● WHAT THE TASK REQUIRES
What is needed is an exact transcription of every record, minus the pictures.

━━━━━ MATERIALS PROVIDED ━━━━━

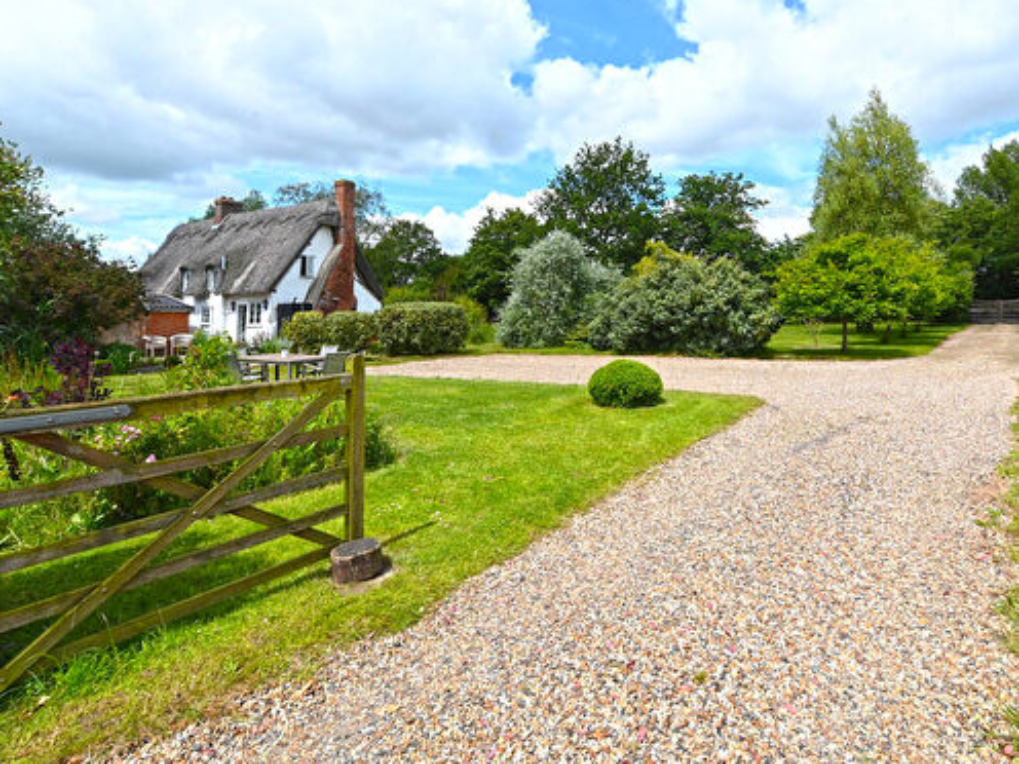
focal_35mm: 19
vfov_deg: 67.7
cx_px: 579
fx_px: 559
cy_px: 288
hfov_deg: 84.2
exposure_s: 1/200
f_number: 14
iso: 320
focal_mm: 14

━━━━━

● THE COMPLETED TASK
focal_35mm: 19
vfov_deg: 67.7
cx_px: 579
fx_px: 559
cy_px: 288
hfov_deg: 84.2
exposure_s: 1/200
f_number: 14
iso: 320
focal_mm: 14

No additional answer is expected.